Robotique qui tic !
de Guy Dessauges



Lorsque l’on se sent mal dans sa peau, on va voir un médecin. Lui seul sait si l’on est vraiment malade ou souffrant d’un bobo passager. Mon cas était particulier, je n’avais jamais été malade. Mon état de faiblesse était anormal, car je jouissais d’une endurance et d’une force hors du commun.
Le médecin, le Dr. X. était sympathique. Il sourit d’un air entendu, me pria de m’asseoir et dit subitement :
« Que pensez-vous de la robotique »
Je lui répondis que je n’en savais pas grand chose, je travaillais dans la banque, mon domaine était le placement des capitaux de clients riches qui n’avaient pas envie de perdre leur argent . Il m’interrompit d’un geste, en me regardant dans les yeux avec attention, il lâcha :
«  Monsieur, vous êtes un robot »  Curieusement, je ne fus pas surpris... Je répondis du tac au tac :
«  Nous sommes tous des robots »
«  Dans un certain sens c’est vrai »
dit pensivement le docteur qui cessa de sourire. Je me demandai si ce doc. n’était pas un farceur... Il avait son cabinet dans le quartier des banques, et une réputation saisissante, d’après mes collègues... Rien de farfelu... Il ajouta aussitôt :
«  Il existe plusieurs catégories de robots ; les biologiques et les électroniques-mécaniques. Puis des sous-catégories électromagnétiques. Cela s’arrête à la chimie des virus » Il sourit bienveillant : 
« Avez-vous des souvenirs de jeunesse »
« Comme tout le monde » répondis-je, rassuré...
«  Vos parents... frères et sœurs... Vos études, où et quand? »
Un interrogatoire en règle ! Mes parents étaient encore vivants , chercheurs dans un laboratoire de cybernétiques aux USA... Là je m’arrêtais
songeur, la cybernétique est la science des robots... Non ? J’attaquai :
« D’après-vous, suis-je un robot biologique où un électronique » Le doc. se leva et mit en marche un écran sur le mur...
« Voici votre schéma » dit-il d’un air triomphant!
L’image simplifiée d’un être humain rempli de fils de couleurs et de boîtiers minuscules répartis dans tout le corps apparut ; comme les relais d’une explication électronique, pour étudiants avancés. Dans l’ensemble, c’était assez joli. Le bon Doc. continuait, un rayon laser à la main.
« Dans l’environnement proche de chaque croisement nerveux, il y a un relais composé de cellules transistors (10 milliards par millimètre carré) qui dirige le système biologique, sans défaillance aucune, pour optimiser votre vie biologique, si bien et aussi longtemps que vous le désirez... Le réseau se nomme : Plexus zéro. Vous avez 137 jonctions électroniques. C'est pour cela, que vous n’êtes jamais malade »

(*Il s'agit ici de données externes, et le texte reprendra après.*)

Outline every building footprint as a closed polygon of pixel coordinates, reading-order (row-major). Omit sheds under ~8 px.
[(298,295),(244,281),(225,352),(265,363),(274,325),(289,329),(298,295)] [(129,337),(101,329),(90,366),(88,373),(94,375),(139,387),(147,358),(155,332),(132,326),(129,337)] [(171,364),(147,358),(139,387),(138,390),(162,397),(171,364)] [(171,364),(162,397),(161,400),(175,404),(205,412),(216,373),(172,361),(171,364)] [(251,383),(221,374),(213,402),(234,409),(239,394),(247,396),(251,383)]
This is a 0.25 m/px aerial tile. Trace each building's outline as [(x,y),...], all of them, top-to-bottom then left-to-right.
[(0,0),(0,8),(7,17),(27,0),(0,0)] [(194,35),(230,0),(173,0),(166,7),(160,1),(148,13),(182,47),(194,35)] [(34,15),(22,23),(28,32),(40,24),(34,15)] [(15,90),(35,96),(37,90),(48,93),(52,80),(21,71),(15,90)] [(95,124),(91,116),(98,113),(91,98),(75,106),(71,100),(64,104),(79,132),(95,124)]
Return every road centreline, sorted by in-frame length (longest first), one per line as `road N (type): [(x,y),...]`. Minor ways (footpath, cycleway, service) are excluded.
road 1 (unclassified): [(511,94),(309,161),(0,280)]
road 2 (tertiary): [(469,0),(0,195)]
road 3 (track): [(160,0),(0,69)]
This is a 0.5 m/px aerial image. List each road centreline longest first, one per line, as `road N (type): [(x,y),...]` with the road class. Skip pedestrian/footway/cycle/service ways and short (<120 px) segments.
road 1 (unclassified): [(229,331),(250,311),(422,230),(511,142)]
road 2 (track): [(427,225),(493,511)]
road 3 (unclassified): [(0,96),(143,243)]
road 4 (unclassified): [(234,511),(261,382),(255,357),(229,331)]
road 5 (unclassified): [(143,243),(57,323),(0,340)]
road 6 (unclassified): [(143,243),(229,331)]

Je restais coi, assommé par ces révélations. Imperturbable, le Doc. continue :
«  Je vais faire un électroencéphalogramme » Votre fatigue vient sans doute d’une baisse de tension électrique. Votre peau est trop sèche. » Atterré, je réalisais que j’étais un robot bricolé par mon père et ma mère, il y a des années en Amérique...
Je devais être un poupon, lorsque Papa et Maman, chercheurs enragés de connaissances tous azimuts, n’avaient pas hésité à m’utiliser comme un cobaye...
Je sentais monter en moi un sentiment de dégoût et de haine, sans raison profonde, purement émotionnel...
« Vos parents sont des passionnés de biologie, ils ont cherché en vous, l’amélioration des fonctions de  l’évolution, de la philosophie, de la religion, et de la politique. En deux mots : perfectionnement, protection »
Je repris mes esprits :
« Vous voulez dire le citoyen parfait. C’est de l’eugénisme » 

Le bon Doc, sursauta :
« Pas du tout. C’est thérapeutique... Mieux vaut prévenir que guérir.
La nature n’est pas morale, elle est un mouvement aveugle qui va de l’avant et ne s’occupe pas des laissés pour compte, des ratés et de la disparition des espèces. Elle n’a pas de sentiments. Seulement des forces magnétiques orientables à souhait. Biologiquement elle ne porte pas le deuil de la mort de 200 millions de spermatozoïdes pour un coup tiré...
Un volcan n’a pas d’états d’âme. Un orage, une inondation ne regardent pas les effets produits. Les catastrophes naturelles ne doivent pas être considérées comme des fatalités obligatoires.
Nous devons lutter contre les effets néfastes de la nature pour continuer à exister.
Si nous pouvons intervenir, dans notre intérêt direct, nous devons le faire. Il y a des préjugés contre l’eugénisme à cause des abus nazis.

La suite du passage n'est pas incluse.